• Reading text
Okta GDPR Call today (888) 959-2825
What you need to know for GDPR
In 2016, the European Union (“EU”) enacted the General Data Protection Regulation (“GDPR”), a far-ranging piece of legislation that regulates how organisations collect, store, and process the personal data of EU individuals. The goal of the GDPR is to strengthen data protection, simplify international business regulations, and return control of private information to the average person.
GDPR stands for General Data Protection Regulation.
It is a law intended to strengthen electronic privacy for all individuals in the EU while creating uniform regulations for member countries
The GDPR protects the privacy of all individuals in the European Union (“EU”) by creating uniform regulations for member countries relating to the free movement of personal data. The GDPR applies to personal data created by citizens of the EU, but also puts new requirements on businesses globally that collect, store, and process the personal data of EU individuals, namely:
- Being able to quickly comply with erasure requests
- Making data more portable upon request
While the GDPR was adopted by the EU last year, EU Data Protection Authorities have stated that they won’t begin enforcing the regulation until May 25, 2018. As the leader in Cloud Identity, Okta has followed the development of this regulation closely, and developed this guide to outline the key points and offer solutions to help your organisation get ready for the GDPR.

• Stored data

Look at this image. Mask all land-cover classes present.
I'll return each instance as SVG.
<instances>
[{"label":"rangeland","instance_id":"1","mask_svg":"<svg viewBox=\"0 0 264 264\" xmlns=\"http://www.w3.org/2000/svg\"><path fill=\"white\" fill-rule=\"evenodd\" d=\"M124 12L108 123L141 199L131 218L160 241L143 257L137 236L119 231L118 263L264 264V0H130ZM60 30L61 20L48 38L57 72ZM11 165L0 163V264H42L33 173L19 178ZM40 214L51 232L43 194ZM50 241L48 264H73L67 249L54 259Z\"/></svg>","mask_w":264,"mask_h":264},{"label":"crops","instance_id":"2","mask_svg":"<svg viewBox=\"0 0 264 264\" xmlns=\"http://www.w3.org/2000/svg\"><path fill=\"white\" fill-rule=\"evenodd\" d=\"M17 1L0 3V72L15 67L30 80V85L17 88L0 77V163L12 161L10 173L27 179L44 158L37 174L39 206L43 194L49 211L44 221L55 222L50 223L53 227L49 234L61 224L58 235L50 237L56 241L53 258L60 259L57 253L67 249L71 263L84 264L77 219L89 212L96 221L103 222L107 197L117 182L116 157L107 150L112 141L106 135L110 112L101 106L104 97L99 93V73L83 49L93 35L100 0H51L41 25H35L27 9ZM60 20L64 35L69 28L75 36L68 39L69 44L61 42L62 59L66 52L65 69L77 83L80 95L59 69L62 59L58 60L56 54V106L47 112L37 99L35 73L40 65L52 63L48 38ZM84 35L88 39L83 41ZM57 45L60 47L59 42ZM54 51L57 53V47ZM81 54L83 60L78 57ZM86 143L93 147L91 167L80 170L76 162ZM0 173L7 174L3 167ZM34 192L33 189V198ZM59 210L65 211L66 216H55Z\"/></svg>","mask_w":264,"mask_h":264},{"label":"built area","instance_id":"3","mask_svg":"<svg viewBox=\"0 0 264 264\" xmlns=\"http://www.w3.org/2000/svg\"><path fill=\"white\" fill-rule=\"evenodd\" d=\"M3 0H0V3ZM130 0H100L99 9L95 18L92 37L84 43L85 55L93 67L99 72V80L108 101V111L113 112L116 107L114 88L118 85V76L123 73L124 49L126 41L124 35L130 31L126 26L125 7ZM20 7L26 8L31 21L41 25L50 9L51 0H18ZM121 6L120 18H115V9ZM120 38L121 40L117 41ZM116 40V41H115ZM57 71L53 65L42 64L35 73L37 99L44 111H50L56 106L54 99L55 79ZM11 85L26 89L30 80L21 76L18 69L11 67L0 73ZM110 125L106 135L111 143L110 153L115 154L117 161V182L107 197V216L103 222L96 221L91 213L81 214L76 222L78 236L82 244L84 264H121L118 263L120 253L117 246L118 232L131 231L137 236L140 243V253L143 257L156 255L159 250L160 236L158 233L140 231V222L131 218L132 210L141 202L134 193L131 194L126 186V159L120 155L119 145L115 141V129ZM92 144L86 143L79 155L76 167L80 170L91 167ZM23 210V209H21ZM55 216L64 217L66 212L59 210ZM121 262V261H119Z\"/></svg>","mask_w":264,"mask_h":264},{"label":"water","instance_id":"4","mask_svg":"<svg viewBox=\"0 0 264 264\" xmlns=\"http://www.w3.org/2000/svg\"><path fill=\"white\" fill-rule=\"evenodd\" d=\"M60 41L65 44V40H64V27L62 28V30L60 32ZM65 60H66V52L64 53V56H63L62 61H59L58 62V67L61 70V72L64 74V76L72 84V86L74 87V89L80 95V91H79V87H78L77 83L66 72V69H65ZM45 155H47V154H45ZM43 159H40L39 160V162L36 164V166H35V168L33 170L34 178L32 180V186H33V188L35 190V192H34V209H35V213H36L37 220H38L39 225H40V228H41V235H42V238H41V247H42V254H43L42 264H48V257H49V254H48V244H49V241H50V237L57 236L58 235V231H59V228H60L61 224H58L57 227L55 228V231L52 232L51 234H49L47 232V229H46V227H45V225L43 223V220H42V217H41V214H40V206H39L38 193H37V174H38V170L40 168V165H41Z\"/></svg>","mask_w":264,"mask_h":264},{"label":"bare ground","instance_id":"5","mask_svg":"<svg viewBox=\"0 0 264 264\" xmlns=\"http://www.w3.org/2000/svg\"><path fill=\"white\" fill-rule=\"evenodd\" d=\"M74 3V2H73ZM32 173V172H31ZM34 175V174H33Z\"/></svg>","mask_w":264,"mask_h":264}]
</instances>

• Questions on the material
1. Print the part of the GDPR page that begins at the words "Okta GDPR Call" and stops after "Data Protection Regulation.", copying it without changes.
2. Proceed with the GDPR page, writing on from its final sentence.

• Answers for the exercise
1.
Okta GDPR Call today (888) 959-2825
What you need to know for GDPR
In 2016, the European Union (“EU”) enacted the General Data Protection Regulation (“GDPR”), a far-ranging piece of legislation that regulates how organisations collect, store, and process the personal data of EU individuals. The goal of the GDPR is to strengthen data protection, simplify international business regulations, and return control of private information to the average person.
GDPR stands for General Data Protection Regulation.

2.
What data is regulated by the GDPR?
Some of the personal data regulated by the GDPR is fairly obvious, such as email addresses and employee ID numbers. It isn’t all so straightforward, though. The GDPR also regulates information that could be traced back to a specific person, so it covers geolocation and behavioural data that can be traced back to an individual, as well. The law was written to be future-proof, so it doesn’t provide a finite list of personal data types. Generally speaking, any data that identifies a living EU individual counts as personal data. The GDPR goes further than past privacy regulations such as Safe Harbour and Privacy Shield by classifying an IP address as personal data, if it can be used with other data to identify an EU individual. This change in particular is a significant departure from previous privacy laws.
The history of the GDPR
The EU has been at the forefront of privacy law for a long time. In 1995, it adopted the Data Protection Directive, which broadly defined personal data as “any information relating to an identified or identifiable natural person (‘data subject’); an identifiable person is one who can be identified, directly or indirectly, in particular by reference to an identification number or to one or more factors specific to his physical, physiological, mental, economic, cultural or social identity.”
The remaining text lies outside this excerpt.